In one, Dr. Kenneth G. Saag of the University of Alabama, Birmingham, and coinvestigators provided an update from the ongoing prospective, observational SUNSTONE cohort study, whose goal is to evaluate in a real-world setting the safety of rituximab in rheumatoid arthritis patients refractory to anti-TNF therapies. At a mean 4-year duration of follow-up in 938 patients who received a mean of four courses of rituximab, 17% of patients had experienced significant infections as defined either by the Food and Drug Administration serious adverse event criteria or need for intravenous antibiotics. The key finding from this intermediate analysis: The serious infection incidence rate did not increase with time and multiple courses of rituximab.
That’s reassuring, Dr. Weinblatt observed, and so is the finding that, in the 338 SUNSTONE participants who switched from rituximab to another biologic agent, there wasn’t any associated increased risk of serious infection.
All of the biologics carry an increased risk of infection. The one rituximab-associated infection that gives rheumatologists particular pause – and that has blunted the use of the anti-B-cell agent in the United States – is progressive multifocal leukoencephalopathy (PML). Indeed, rituximab is the only biologic agent or small molecule prescribed by rheumatologists that carries a warning label about PML, and the only one whose use is restricted to patients who’ve failed a first biologic.
“That means you have to – and should – discuss this with your patients,” Dr. Weinblatt noted.
At last November’s annual ACR meeting, Dr. Leonard H. Calabrese of the Cleveland Clinic and Dr. Eamonn Molloy of St. Vincent University Hospital, Dublin, provided an analysis of data released in response to their Freedom of Information Act request that the FDA provide information on all cases of PML recorded in the agency’s Adverse Event Reporting System through August 2012. In Dr. Weinblatt’s view, these data are reassuring.
“The rates are actually quite low. It’s a rare event. It’s clearly associated with rituximab, though,” he said.
Indeed, 30 confirmed cases of PML have been associated with biologic therapies for autoimmune rheumatic diseases, including 11 in patients with RA, 11 with systemic lupus erythematosus, and 5 with dermato/polymyositis. The median age was 53 years, and 25 of the 30 patients were women. Twenty-six cases occurred in patients who had most recently been on rituximab, the other four in patients who were on anti-TNF therapies at the time. Abatacept, belimumab, tocilizumab, and anakinra were not linked to PML.
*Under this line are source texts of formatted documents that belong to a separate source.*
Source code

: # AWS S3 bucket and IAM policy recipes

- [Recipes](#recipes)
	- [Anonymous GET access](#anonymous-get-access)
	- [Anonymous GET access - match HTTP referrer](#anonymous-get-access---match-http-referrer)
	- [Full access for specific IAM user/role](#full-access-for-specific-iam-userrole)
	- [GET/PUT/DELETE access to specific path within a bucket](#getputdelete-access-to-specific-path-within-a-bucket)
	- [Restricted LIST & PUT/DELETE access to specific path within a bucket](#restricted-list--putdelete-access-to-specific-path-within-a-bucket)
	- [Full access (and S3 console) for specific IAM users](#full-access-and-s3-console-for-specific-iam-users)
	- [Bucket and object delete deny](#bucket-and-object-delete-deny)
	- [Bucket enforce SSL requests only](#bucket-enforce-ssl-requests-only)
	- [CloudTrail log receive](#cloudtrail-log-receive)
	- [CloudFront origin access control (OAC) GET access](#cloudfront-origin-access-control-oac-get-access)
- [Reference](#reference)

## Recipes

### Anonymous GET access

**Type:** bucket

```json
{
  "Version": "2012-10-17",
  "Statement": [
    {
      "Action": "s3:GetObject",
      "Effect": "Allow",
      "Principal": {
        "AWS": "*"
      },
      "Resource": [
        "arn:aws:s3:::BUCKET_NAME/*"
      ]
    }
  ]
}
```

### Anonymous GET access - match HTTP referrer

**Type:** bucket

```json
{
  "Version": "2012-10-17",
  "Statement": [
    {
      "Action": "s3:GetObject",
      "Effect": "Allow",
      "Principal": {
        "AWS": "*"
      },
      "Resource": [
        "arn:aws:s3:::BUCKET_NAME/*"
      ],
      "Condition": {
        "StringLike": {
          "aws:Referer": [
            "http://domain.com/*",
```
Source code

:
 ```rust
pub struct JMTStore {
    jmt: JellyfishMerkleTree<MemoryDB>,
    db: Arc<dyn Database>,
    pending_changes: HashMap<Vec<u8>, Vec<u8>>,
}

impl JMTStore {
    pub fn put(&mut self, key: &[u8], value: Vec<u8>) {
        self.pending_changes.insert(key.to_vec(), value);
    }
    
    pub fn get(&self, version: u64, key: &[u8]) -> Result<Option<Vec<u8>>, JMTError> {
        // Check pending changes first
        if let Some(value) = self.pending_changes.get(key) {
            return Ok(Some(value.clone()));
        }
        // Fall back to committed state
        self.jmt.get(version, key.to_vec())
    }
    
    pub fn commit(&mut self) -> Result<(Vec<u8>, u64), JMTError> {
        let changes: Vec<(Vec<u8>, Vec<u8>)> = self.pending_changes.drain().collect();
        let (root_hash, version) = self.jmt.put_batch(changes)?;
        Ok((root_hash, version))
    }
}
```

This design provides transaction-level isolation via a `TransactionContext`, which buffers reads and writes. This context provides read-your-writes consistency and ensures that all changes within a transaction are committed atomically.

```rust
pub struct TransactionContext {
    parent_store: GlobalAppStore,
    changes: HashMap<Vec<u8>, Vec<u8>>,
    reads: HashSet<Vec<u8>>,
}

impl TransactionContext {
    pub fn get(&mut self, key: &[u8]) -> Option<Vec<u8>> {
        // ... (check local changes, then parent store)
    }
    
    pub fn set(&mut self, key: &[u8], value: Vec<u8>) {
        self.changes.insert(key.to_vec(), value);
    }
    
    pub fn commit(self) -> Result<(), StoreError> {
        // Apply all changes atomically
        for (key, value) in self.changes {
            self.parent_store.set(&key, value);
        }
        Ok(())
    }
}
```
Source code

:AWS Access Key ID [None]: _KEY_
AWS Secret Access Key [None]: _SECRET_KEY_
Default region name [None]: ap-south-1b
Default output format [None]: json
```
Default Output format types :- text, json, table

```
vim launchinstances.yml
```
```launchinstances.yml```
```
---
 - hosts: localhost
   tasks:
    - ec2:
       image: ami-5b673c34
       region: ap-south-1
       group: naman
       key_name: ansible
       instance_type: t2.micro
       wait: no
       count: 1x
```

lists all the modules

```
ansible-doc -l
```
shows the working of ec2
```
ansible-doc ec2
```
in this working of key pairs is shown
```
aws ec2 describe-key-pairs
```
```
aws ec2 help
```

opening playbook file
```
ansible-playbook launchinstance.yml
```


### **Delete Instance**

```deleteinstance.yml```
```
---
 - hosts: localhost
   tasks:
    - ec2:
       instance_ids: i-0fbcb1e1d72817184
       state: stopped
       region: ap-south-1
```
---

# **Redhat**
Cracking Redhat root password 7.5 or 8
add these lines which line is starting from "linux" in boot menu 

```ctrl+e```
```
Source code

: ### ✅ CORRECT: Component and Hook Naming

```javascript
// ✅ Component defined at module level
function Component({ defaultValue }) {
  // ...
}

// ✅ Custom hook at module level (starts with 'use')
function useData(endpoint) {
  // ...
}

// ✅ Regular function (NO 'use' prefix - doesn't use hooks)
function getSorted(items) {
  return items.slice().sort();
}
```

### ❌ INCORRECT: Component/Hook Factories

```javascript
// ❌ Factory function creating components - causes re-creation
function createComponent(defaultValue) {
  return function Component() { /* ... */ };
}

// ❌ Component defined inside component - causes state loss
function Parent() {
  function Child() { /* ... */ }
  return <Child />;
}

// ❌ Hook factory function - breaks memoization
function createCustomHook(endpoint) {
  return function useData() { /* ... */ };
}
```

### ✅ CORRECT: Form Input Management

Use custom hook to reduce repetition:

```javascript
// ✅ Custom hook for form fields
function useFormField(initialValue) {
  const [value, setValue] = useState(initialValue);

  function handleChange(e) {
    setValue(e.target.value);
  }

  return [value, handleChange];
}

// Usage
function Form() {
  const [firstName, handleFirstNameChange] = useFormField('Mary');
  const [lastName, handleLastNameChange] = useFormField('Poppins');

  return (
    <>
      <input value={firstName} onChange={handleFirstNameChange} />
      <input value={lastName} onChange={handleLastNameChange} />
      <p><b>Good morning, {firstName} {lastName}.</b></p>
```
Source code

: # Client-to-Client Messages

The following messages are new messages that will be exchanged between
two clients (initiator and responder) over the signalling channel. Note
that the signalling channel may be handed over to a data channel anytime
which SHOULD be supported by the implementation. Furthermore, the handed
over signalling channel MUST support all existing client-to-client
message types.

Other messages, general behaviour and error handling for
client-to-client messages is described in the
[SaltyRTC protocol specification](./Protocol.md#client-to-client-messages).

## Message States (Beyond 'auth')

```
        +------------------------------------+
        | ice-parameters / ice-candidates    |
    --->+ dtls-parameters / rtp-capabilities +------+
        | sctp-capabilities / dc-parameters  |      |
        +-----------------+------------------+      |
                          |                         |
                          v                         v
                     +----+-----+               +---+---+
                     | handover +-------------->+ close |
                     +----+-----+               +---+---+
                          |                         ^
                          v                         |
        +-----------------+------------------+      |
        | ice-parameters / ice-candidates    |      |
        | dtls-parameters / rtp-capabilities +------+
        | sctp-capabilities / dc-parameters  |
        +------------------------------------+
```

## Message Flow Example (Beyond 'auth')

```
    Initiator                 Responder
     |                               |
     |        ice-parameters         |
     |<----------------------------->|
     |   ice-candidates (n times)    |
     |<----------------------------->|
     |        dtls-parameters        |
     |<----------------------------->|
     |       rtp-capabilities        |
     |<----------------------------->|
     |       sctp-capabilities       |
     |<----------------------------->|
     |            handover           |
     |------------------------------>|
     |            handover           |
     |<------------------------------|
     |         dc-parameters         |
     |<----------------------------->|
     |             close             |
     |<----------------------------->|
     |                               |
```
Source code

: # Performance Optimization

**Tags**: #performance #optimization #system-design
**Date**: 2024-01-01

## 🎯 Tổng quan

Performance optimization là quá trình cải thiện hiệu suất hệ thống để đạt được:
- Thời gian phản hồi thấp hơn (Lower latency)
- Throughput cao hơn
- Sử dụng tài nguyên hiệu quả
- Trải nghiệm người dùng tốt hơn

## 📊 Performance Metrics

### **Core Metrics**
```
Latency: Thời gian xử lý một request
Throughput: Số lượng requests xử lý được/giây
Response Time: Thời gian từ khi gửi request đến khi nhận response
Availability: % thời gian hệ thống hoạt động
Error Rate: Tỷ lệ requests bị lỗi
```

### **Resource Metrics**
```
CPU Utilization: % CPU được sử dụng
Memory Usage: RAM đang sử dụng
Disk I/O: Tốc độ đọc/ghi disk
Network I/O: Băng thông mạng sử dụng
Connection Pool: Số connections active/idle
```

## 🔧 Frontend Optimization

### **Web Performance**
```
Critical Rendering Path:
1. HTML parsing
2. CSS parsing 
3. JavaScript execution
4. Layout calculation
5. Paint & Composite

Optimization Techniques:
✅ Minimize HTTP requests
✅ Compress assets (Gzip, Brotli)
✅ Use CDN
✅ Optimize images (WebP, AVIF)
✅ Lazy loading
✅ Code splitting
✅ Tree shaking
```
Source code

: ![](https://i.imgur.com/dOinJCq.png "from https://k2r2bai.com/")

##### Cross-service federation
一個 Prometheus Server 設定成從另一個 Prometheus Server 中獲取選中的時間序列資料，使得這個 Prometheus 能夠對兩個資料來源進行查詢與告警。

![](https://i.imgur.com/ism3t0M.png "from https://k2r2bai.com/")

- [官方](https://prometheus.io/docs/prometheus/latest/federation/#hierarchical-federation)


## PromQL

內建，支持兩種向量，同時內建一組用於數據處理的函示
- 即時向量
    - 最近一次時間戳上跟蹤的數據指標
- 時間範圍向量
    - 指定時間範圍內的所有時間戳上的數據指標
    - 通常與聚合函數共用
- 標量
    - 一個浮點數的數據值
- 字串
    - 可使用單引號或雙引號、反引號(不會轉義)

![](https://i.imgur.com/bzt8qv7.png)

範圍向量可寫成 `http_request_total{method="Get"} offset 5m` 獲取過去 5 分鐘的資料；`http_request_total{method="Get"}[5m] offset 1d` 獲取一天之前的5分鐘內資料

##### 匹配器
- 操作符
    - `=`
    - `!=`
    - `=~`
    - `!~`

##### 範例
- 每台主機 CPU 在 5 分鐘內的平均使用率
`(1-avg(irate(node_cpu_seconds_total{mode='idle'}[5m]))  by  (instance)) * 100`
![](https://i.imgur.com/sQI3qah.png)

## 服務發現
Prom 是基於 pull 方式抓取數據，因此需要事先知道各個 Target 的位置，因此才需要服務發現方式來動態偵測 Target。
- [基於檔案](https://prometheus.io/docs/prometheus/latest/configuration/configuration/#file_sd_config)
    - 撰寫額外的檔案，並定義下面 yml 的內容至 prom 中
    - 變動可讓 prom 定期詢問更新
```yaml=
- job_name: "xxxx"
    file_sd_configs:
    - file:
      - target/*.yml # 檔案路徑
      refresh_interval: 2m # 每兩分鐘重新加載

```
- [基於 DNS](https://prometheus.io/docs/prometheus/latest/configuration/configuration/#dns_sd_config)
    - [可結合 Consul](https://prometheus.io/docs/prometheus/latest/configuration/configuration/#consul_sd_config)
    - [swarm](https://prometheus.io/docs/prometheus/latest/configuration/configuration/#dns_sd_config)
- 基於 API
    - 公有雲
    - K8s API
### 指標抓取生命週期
PML developed after a median of two courses of rituximab. The median time interval was 15 months from the first rituximab infusion and 5 months from the last, but many confounders were present, making it difficult to draw definitive conclusions about causality. For example, four patients with PML had been on concomitant rituximab and cyclophosphamide, and another five had received cyclophosphamide prior to going on rituximab. Eighteen of 26 rituximab-treated patients were on one or more additional immunosuppressive agents at the time they were diagnosed with PML. Two patients had previously received cancer chemotherapy. Another five had significant lymphopenia.
Dr. Weinblatt reported receiving consulting fees or other remuneration from more than two dozen pharmaceutical companies, including Genentech, which markets rituximab.